External and Internal Driven Volatility

INDONESIA - Report 28 Nov 2016 by Cyrillus Harinowo

In concert with other emerging-market countries, the Indonesian economy underwent a bit of volatility after the election of Donald Trump as the new President of the United States. However, in the Indonesian context, volatility was also influenced by internal politics after the November 4, 2016 demonstration. The combination of both drove the markets, leaving the exchange rate weaker and the stock market lower.

The surprise victory of Donald Trump in the US Presidential election shocked every corner of the world.
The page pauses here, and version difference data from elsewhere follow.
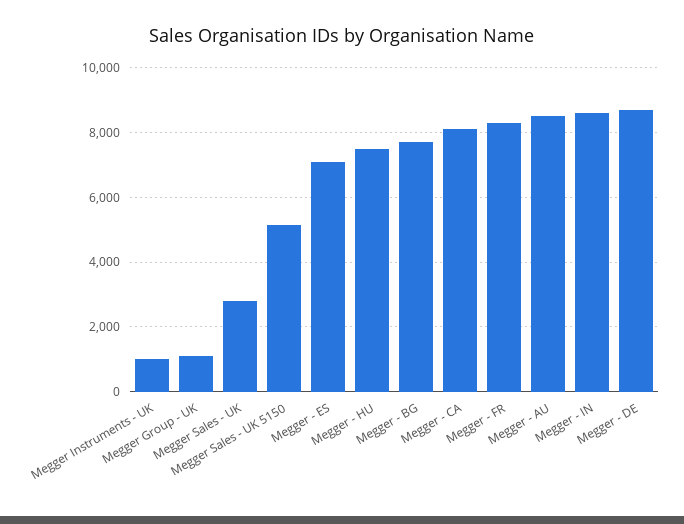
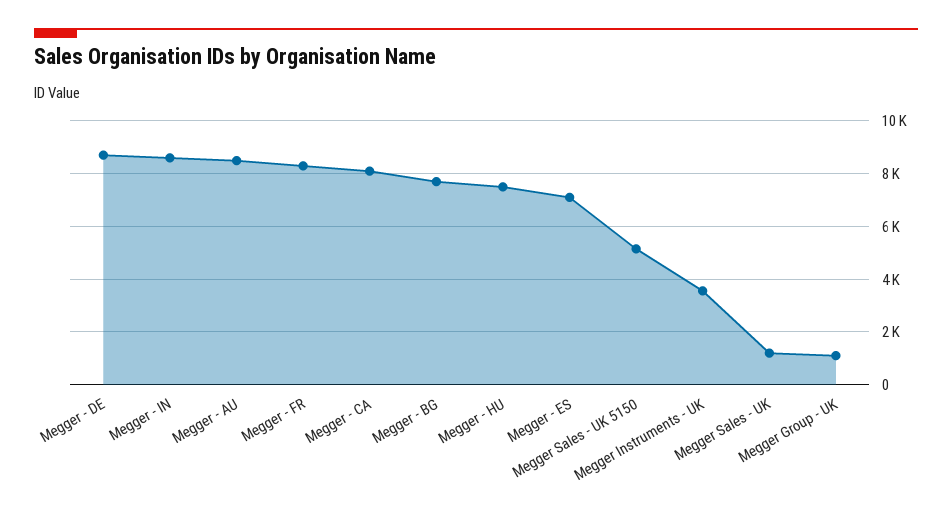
  {
-   "Megger Instruments - UK": 1000,
+   "Megger Instruments - UK": 3500,
    "Megger Group - UK": 1200,
-   "Megger Sales - UK": 2800,
+   "Megger Sales - UK": 1250,
    "Megger Sales - UK 5150": 5200,
    "Megger - ES": 7200,
    "Megger - HU": 7600,
    "Megger - BG": 7800,
    "Megger - CA": 8200,
    "Megger - FR": 8400,
    "Megger - AU": 8600,
    "Megger - IN": 8600,
    "Megger - DE": 8800
  }

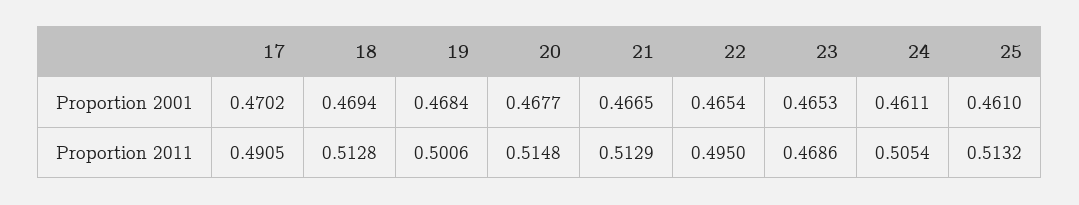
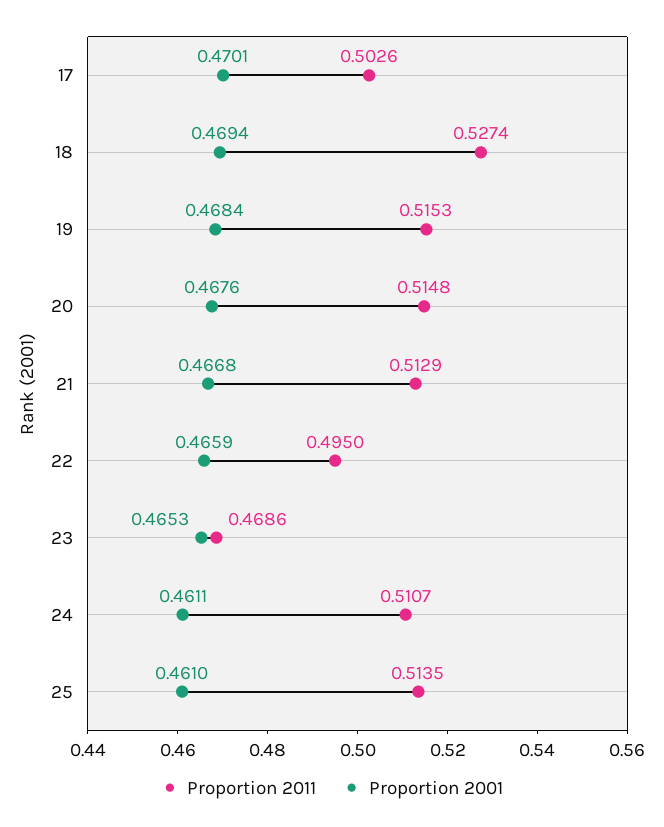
  {
    "Proportion 2001": {
-     "17": 0.4702,
+     "17": 0.4701,
      "18": 0.4694,
      "19": 0.4684,
-     "20": 0.4677,
+     "20": 0.4676,
-     "21": 0.4665,
+     "21": 0.4668,
-     "22": 0.4654,
+     "22": 0.4659,
      "23": 0.4653,
      "24": 0.4611,
      "25": 0.461
    },
    "Proportion 2011": {
-     "17": 0.4905,
+     "17": 0.5026,
-     "18": 0.5128,
+     "18": 0.5274,
-     "19": 0.5006,
+     "19": 0.5153,
      "20": 0.5148,
      "21": 0.5129,
      "22": 0.495,
      "23": 0.4686,
-     "24": 0.5054,
+     "24": 0.5107,
-     "25": 0.5132
+     "25": 0.5135
    }
  }

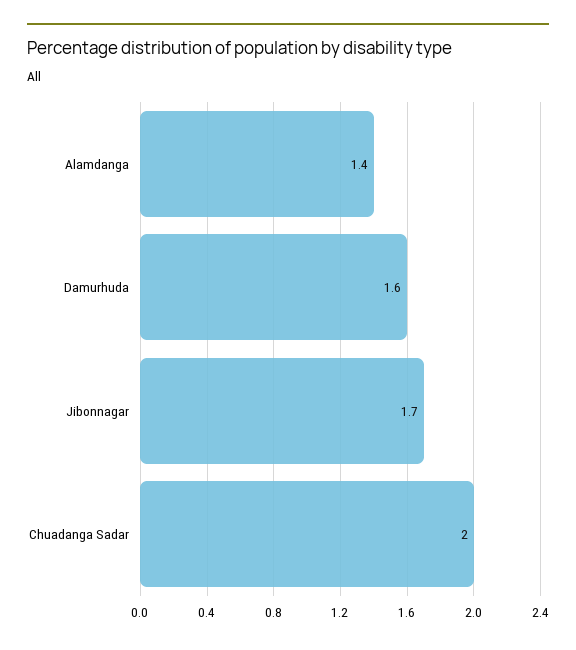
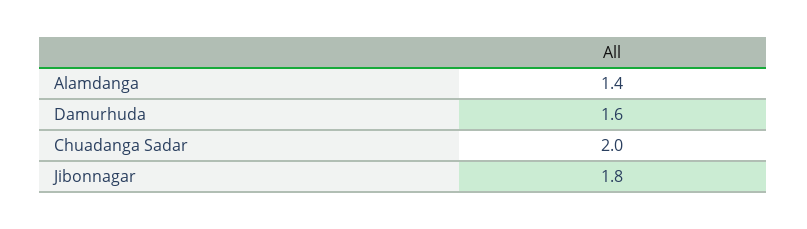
  {
    "Alamdanga": 1.4,
    "Damurhuda": 1.6,
-   "Jibonnagar": 1.7,
+   "Jibonnagar": 1.8,
    "Chuadanga Sadar": 2
  }

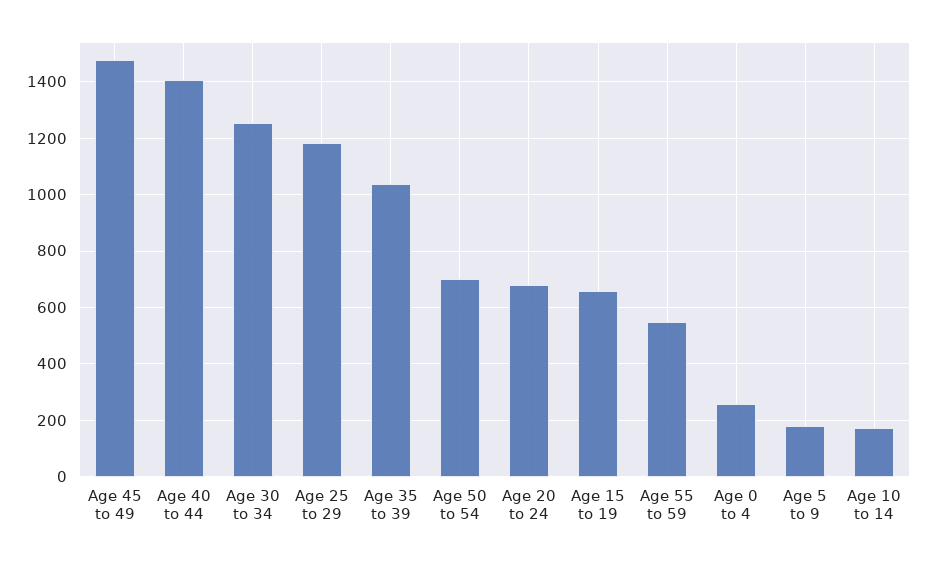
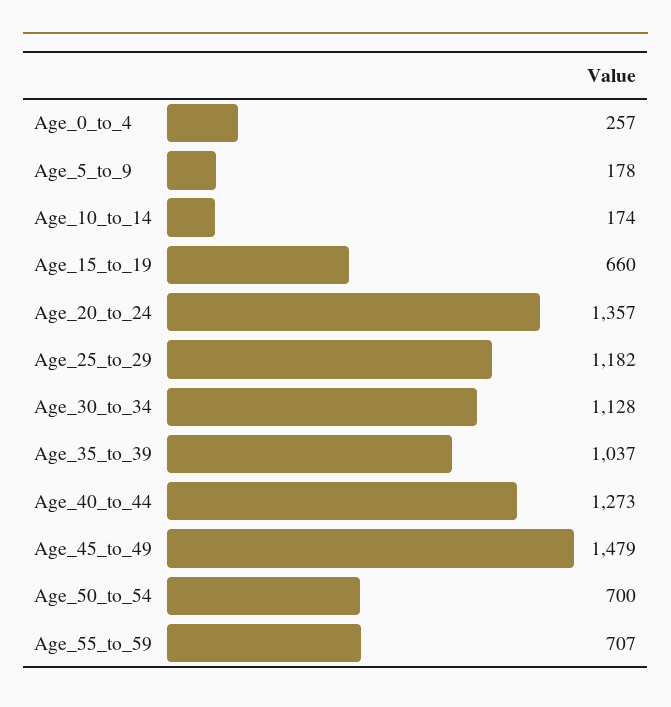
  {
    "Age 45 to 49": 1479,
-   "Age 40 to 44": 1400,
+   "Age 40 to 44": 1273,
-   "Age 30 to 34": 1250,
+   "Age 30 to 34": 1128,
    "Age 25 to 29": 1182,
    "Age 35 to 39": 1037,
    "Age 50 to 54": 700,
-   "Age 20 to 24": 675,
+   "Age 20 to 24": 1357,
    "Age 15 to 19": 660,
-   "Age 55 to 59": 550,
+   "Age 55 to 59": 707,
    "Age 0 to 4": 257,
    "Age 5 to 9": 178,
    "Age 10 to 14": 174
  }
Many statements made by Trump during his campaign, such as the unwinding of existing trade agreements, as well as other protectionist sentiments, caused the world to prepare for the worst. However, his fiscal plan, to cut income taxes as well as boost infrastructure development, prompted the market to react to the possibility of increasing bond yields in the US, which led to massive capital outflows from other countries back to the US market. That event led to the weakening of exchange rates against the dollar, including the Indonesian exchange rate.

My own view on this is slightly different. I believe that Donald Trump has been clever in using such rhetoric in his campaign to win the hearts of the majority of the people. However, after winning the election, he let Mike Pence lead the transition team as well as prepare a strong team for his Cabinet. With that effort, there is a strong probability that he will back away from his campaign statements and become more rational in preparing policy in the upcoming term.
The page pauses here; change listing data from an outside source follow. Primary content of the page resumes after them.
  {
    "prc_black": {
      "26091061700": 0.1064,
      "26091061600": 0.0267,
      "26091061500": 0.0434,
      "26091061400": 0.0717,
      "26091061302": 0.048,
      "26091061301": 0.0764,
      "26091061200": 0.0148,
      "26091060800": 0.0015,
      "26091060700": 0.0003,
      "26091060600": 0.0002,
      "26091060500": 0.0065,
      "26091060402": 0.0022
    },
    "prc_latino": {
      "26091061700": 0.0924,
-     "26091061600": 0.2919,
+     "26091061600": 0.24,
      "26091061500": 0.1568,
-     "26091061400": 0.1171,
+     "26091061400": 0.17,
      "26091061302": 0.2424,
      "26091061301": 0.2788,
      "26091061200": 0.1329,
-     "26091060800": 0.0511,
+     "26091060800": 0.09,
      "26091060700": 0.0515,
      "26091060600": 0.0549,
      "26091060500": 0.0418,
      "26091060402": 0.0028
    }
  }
In the midst of this situation, the Central Board of Statistics released the national accounts data, which revealed that the economy in Q3 was softer than expected. At the same time, the Central Bank also released the Q3 balance of payments report, which showed a smaller deficit in the current account. The lower GDP growth in Q3 was primarily driven by the lower amount of government injections because of the budget cuts made by the new Finance Minister.
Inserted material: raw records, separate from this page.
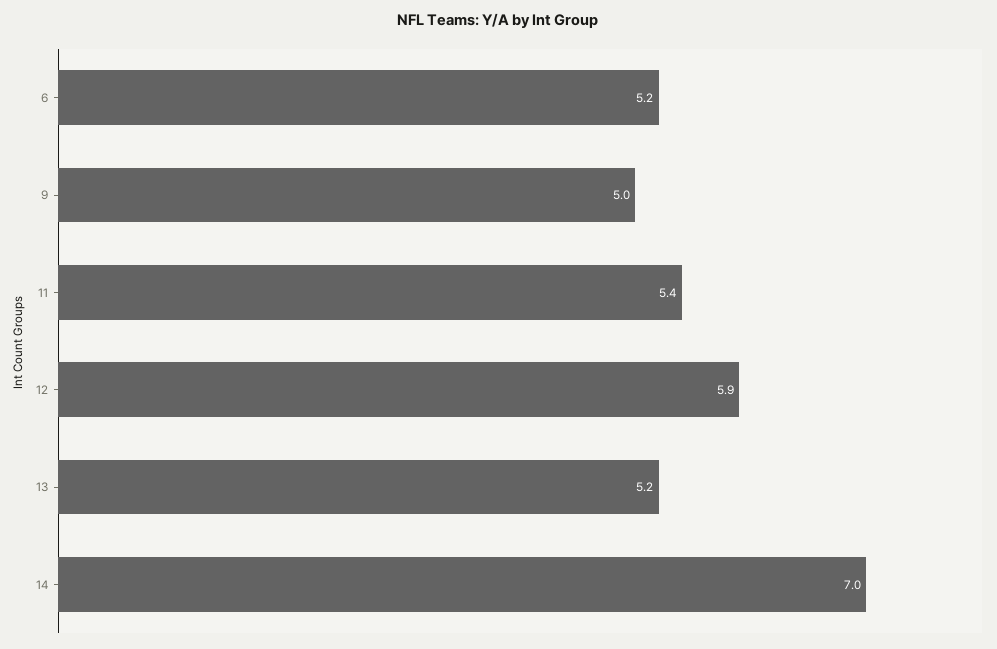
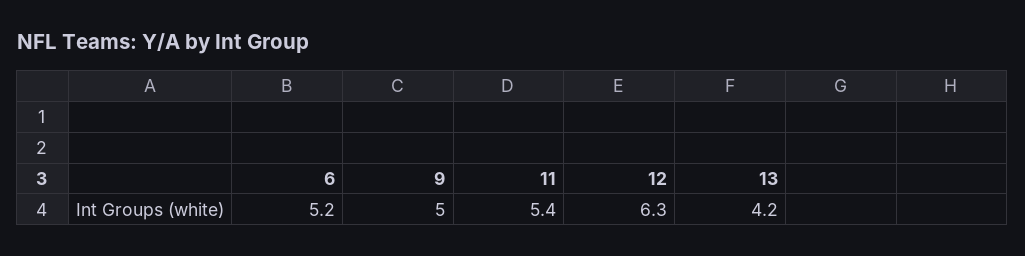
  {
    "6": 5.2,
    "9": 5,
    "11": 5.4,
-   "12": 5.9,
+   "12": 6.3,
-   "13": 5.2,
+   "13": 4.2
-   "14": 7
  }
The Central Board of Statistics also released the report on the October 2016 trade balance, which registered another surplus for the month. That surplus was primarily due to higher export performance while imports stagnated.

In addition, the Central Board of Statistics released the inflation report, which showed relatively mild inflation of 0.14% for October 2016. With that performance, year-over-year inflation stood at 3.31%. Such benign inflation led the Central Bank to keep the benchmark interest rate constant at 4.75%.